Acciughe del Cantabrico: perché sono considerate le migliori
Tra gli amanti del gusto “raro e prezioso”, le acciughe del Cantabrico sono uno standard di qualità: filetti grandi e sodi, sapore pulito e profondo, consistenza carnosa. Il merito è duplice: una materia prima straordinaria e una salatura artigianale tramandata da oltre un secolo.
Quando si pescano e cosa le rende speciali
Il Mar Cantabrico è freddo: in inverno il pesce accumula grasso, sviluppando una polpa ricca. In primavera, tra aprile e maggio, durante la migrazione verso il Golfo di Biscaglia, si ottiene l’equilibrio ideale tra parte magra e grassa. È in questa finestra che si catturano le acciughe più pregiate, chiamate dai baschi “di campagna”.
Nardin: la nostra scelta
Dopo oltre vent’anni di ricerca dell’acciuga perfetta, abbiamo scelto Nardin, storica azienda familiare basca.
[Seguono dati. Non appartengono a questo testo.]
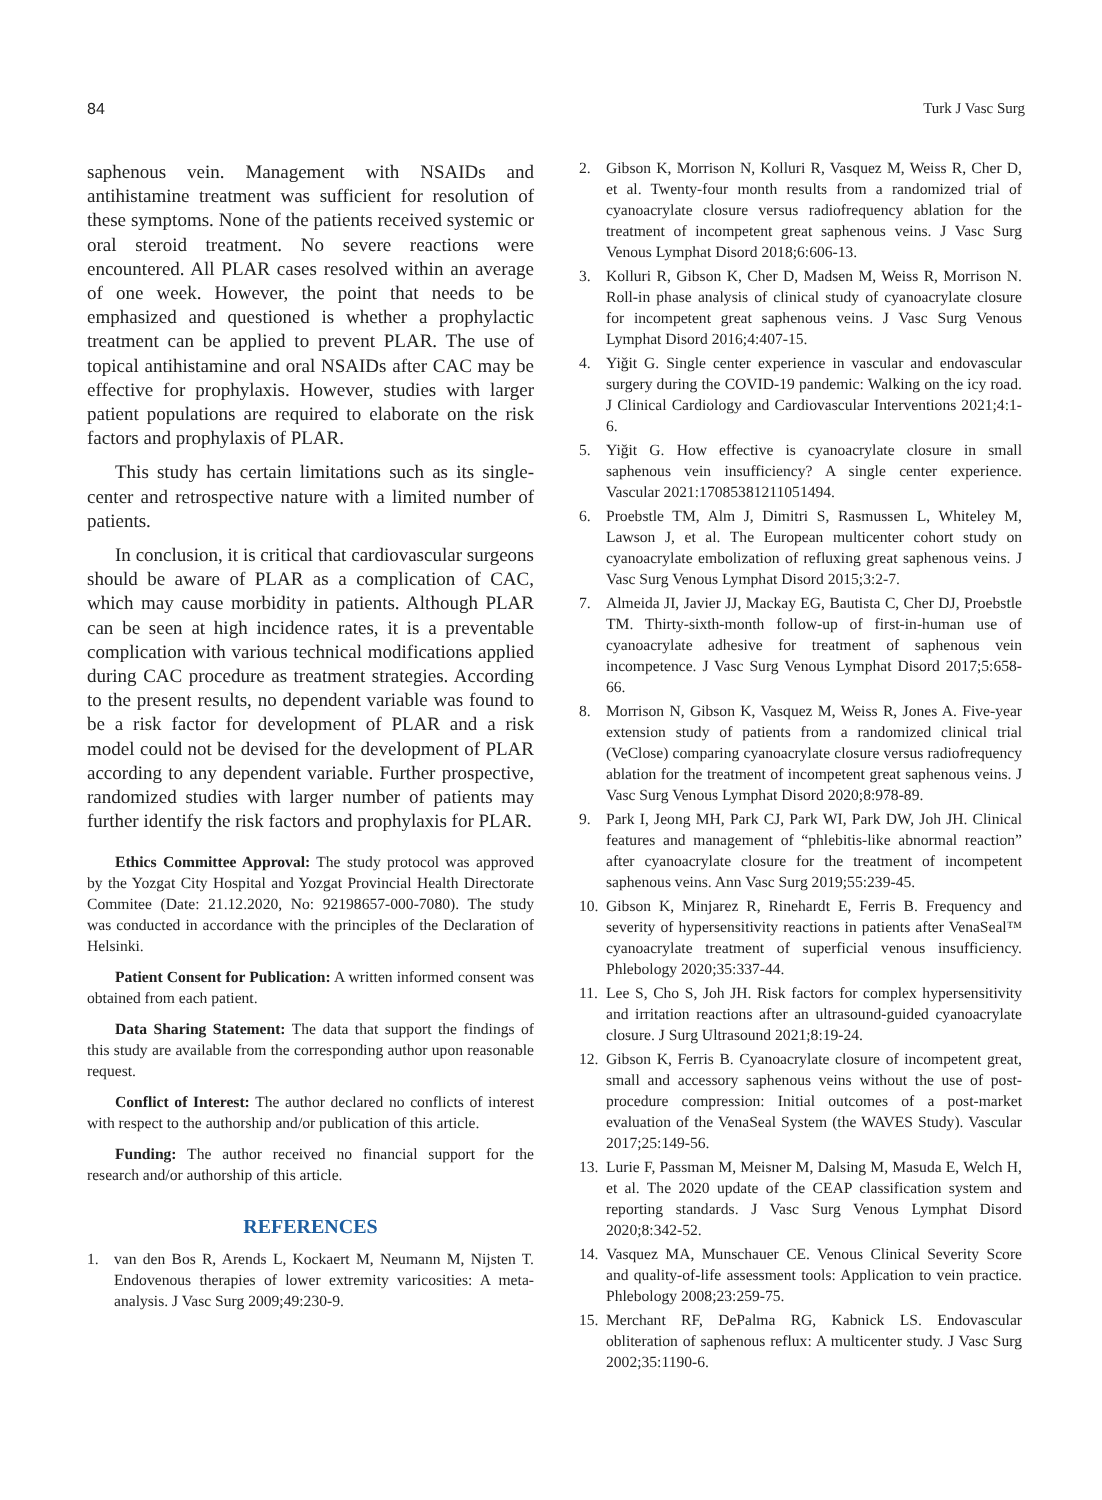84 Turk J Vasc Surg
saphenous vein. Management with NSAIDs and antihistamine treatment was sufficient for resolution of these symptoms. None of the patients received systemic or oral steroid treatment. No severe reactions were encountered. All PLAR cases resolved within an average of one week. However, the point that needs to be emphasized and questioned is whether a prophylactic treatment can be applied to prevent PLAR. The use of topical antihistamine and oral NSAIDs after CAC may be effective for prophylaxis. However, studies with larger patient populations are required to elaborate on the risk factors and prophylaxis of PLAR.
This study has certain limitations such as its single-center and retrospective nature with a limited number of patients.
In conclusion, it is critical that cardiovascular surgeons should be aware of PLAR as a complication of CAC, which may cause morbidity in patients. Although PLAR can be seen at high incidence rates, it is a preventable complication with various technical modifications applied during CAC procedure as treatment strategies. According to the present results, no dependent variable was found to be a risk factor for development of PLAR and a risk model could not be devised for the development of PLAR according to any dependent variable. Further prospective, randomized studies with larger number of patients may further identify the risk factors and prophylaxis for PLAR.
Ethics Committee Approval: The study protocol was approved by the Yozgat City Hospital and Yozgat Provincial Health Directorate Commitee (Date: 21.12.2020, No: 92198657-000-7080). The study was conducted in accordance with the principles of the Declaration of Helsinki.
Patient Consent for Publication: A written informed consent was obtained from each patient.
Data Sharing Statement: The data that support the findings of this study are available from the corresponding author upon reasonable request.
Conflict of Interest: The author declared no conflicts of interest with respect to the authorship and/or publication of this article.
Funding: The author received no financial support for the research and/or authorship of this article.
REFERENCES
1. van den Bos R, Arends L, Kockaert M, Neumann M, Nijsten T. Endovenous therapies of lower extremity varicosities: A meta-analysis. J Vasc Surg 2009;49:230-9.
2. Gibson K, Morrison N, Kolluri R, Vasquez M, Weiss R, Cher D, et al. Twenty-four month results from a randomized trial of cyanoacrylate closure versus radiofrequency ablation for the treatment of incompetent great saphenous veins. J Vasc Surg Venous Lymphat Disord 2018;6:606-13.
3. Kolluri R, Gibson K, Cher D, Madsen M, Weiss R, Morrison N. Roll-in phase analysis of clinical study of cyanoacrylate closure for incompetent great saphenous veins. J Vasc Surg Venous Lymphat Disord 2016;4:407-15.
4. Yiğit G. Single center experience in vascular and endovascular surgery during the COVID-19 pandemic: Walking on the icy road. J Clinical Cardiology and Cardiovascular Interventions 2021;4:1-6.
5. Yiğit G. How effective is cyanoacrylate closure in small saphenous vein insufficiency? A single center experience. Vascular 2021:17085381211051494.
6. Proebstle TM, Alm J, Dimitri S, Rasmussen L, Whiteley M, Lawson J, et al. The European multicenter cohort study on cyanoacrylate embolization of refluxing great saphenous veins. J Vasc Surg Venous Lymphat Disord 2015;3:2-7.
7. Almeida JI, Javier JJ, Mackay EG, Bautista C, Cher DJ, Proebstle TM. Thirty-sixth-month follow-up of first-in-human use of cyanoacrylate adhesive for treatment of saphenous vein incompetence. J Vasc Surg Venous Lymphat Disord 2017;5:658-66.
8. Morrison N, Gibson K, Vasquez M, Weiss R, Jones A. Five-year extension study of patients from a randomized clinical trial (VeClose) comparing cyanoacrylate closure versus radiofrequency ablation for the treatment of incompetent great saphenous veins. J Vasc Surg Venous Lymphat Disord 2020;8:978-89.
9. Park I, Jeong MH, Park CJ, Park WI, Park DW, Joh JH. Clinical features and management of “phlebitis-like abnormal reaction” after cyanoacrylate closure for the treatment of incompetent saphenous veins. Ann Vasc Surg 2019;55:239-45.
10. Gibson K, Minjarez R, Rinehardt E, Ferris B. Frequency and severity of hypersensitivity reactions in patients after VenaSeal™ cyanoacrylate treatment of superficial venous insufficiency. Phlebology 2020;35:337-44.
11. Lee S, Cho S, Joh JH. Risk factors for complex hypersensitivity and irritation reactions after an ultrasound-guided cyanoacrylate closure. J Surg Ultrasound 2021;8:19-24.
12. Gibson K, Ferris B. Cyanoacrylate closure of incompetent great, small and accessory saphenous veins without the use of post-procedure compression: Initial outcomes of a post-market evaluation of the VenaSeal System (the WAVES Study). Vascular 2017;25:149-56.
13. Lurie F, Passman M, Meisner M, Dalsing M, Masuda E, Welch H, et al. The 2020 update of the CEAP classification system and reporting standards. J Vasc Surg Venous Lymphat Disord 2020;8:342-52.
14. Vasquez MA, Munschauer CE. Venous Clinical Severity Score and quality-of-life assessment tools: Application to vein practice. Phlebology 2008;23:259-75.
15. Merchant RF, DePalma RG, Kabnick LS. Endovascular obliteration of saphenous reflux: A multicenter study. J Vasc Surg 2002;35:1190-6.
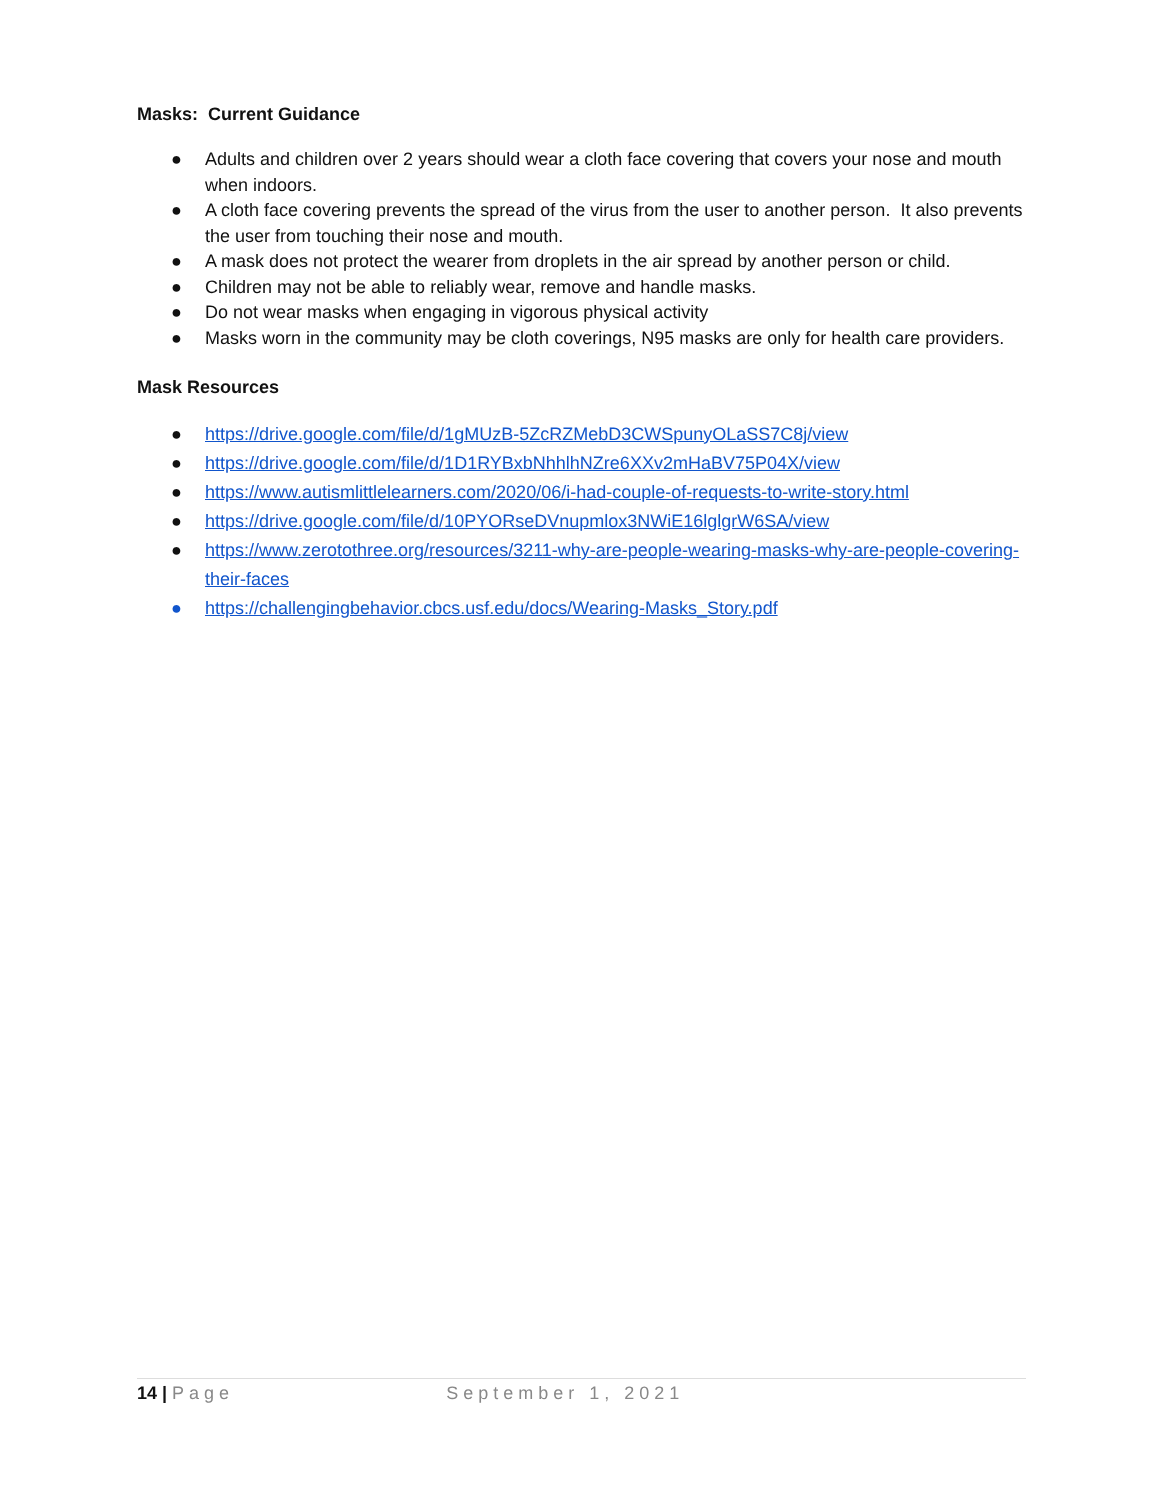Masks: Current Guidance
● Adults and children over 2 years should wear a cloth face covering that covers your nose and mouth when indoors.
● A cloth face covering prevents the spread of the virus from the user to another person. It also prevents the user from touching their nose and mouth.
● A mask does not protect the wearer from droplets in the air spread by another person or child.
● Children may not be able to reliably wear, remove and handle masks.
● Do not wear masks when engaging in vigorous physical activity
● Masks worn in the community may be cloth coverings, N95 masks are only for health care providers.
Mask Resources
● https://drive.google.com/file/d/1gMUzB-5ZcRZMebD3CWSpunyOLaSS7C8j/view
● https://drive.google.com/file/d/1D1RYBxbNhhlhNZre6XXv2mHaBV75P04X/view
● https://www.autismlittlelearners.com/2020/06/i-had-couple-of-requests-to-write-story.html
● https://drive.google.com/file/d/10PYORseDVnupmlox3NWiE16lglgrW6SA/view
● https://www.zerotothree.org/resources/3211-why-are-people-wearing-masks-why-are-people-covering-their-faces
● https://challengingbehavior.cbcs.usf.edu/docs/Wearing-Masks_Story.pdf
14 | Page September 1, 2021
La lavorazione è naturale e meticolosa: pesce freschissimo, maturazione sotto sale per circa 12 mesi, pulizia, diliscatura e sfilettatura a mano. Le latte hanno diametro costante: il valore è dato dal numero di pesci per strato (meno esemplari = più grandi = più pregiati). I nostri filetti arrivano in olio o sotto sale, con spedizione refrigerata.
Che differenza c'è tra alici e acciughe?
Parliamo dello stesso pesce, Engraulis encrasicolus. In Italia si usa spesso “alici” per il prodotto fresco o marinato, mentre “acciughe” identifica in modo specifico il prodotto salato e stagionato (e i relativi filetti sott’olio). La differenza non è di specie ma di lavorazione.
Come riconoscere un'acciuga del Cantabrico
Il filetto deve essere compatto, spesso e uniforme, con colore nocciola-rosato e profumo marino pulito, senza note ossidate. Al palato risulta carnoso ma setoso, sapido e lungo, senza eccessi di sale. L’olio deve essere limpido, a copertura completa del filetto.
Come servire e abbinare
Le acciughe del Cantabrico sono perfette su pane tostato con burro o pomodoro grattugiato alla maniera iberica, su pizza e focacce bianche, con uova morbide, verdure croccanti o una crema di patate. Per esaltarne il profilo, mantieni temperature fresche e condisci con olio extravergine delicato; evita acidi aggressivi che coprono la dolcezza del pesce.
Come conservare le acciughe
Tieni in frigorifero a 0–4 °C. I filetti sott’olio vanno sempre coperti d’olio e richiusi bene; consumali entro pochi giorni dall’apertura. Le acciughe sotto sale si conservano più a lungo: dopo l’apertura avvolgi la parte non utilizzata e riponi in contenitore ermetico. Per dissalare, sciacqua brevemente, asciuga e rifinisci con un velo d’olio.
Perché le acciughe del Cantabrico costano di più?
Taglia maggiore, pesca stagionale mirata e stagionatura lunga sotto sale, oltre a una lavorazione manuale meticolosa, incidono sul prezzo ma anche sulla qualità sensoriale.
Le alici marinate sono la stessa cosa delle acciughe?
No: sono lo stesso pesce ma lavorato a crudo con acidi (limone/aceto) e non stagionato sotto sale. Profilo aromatico e texture sono molto diversi.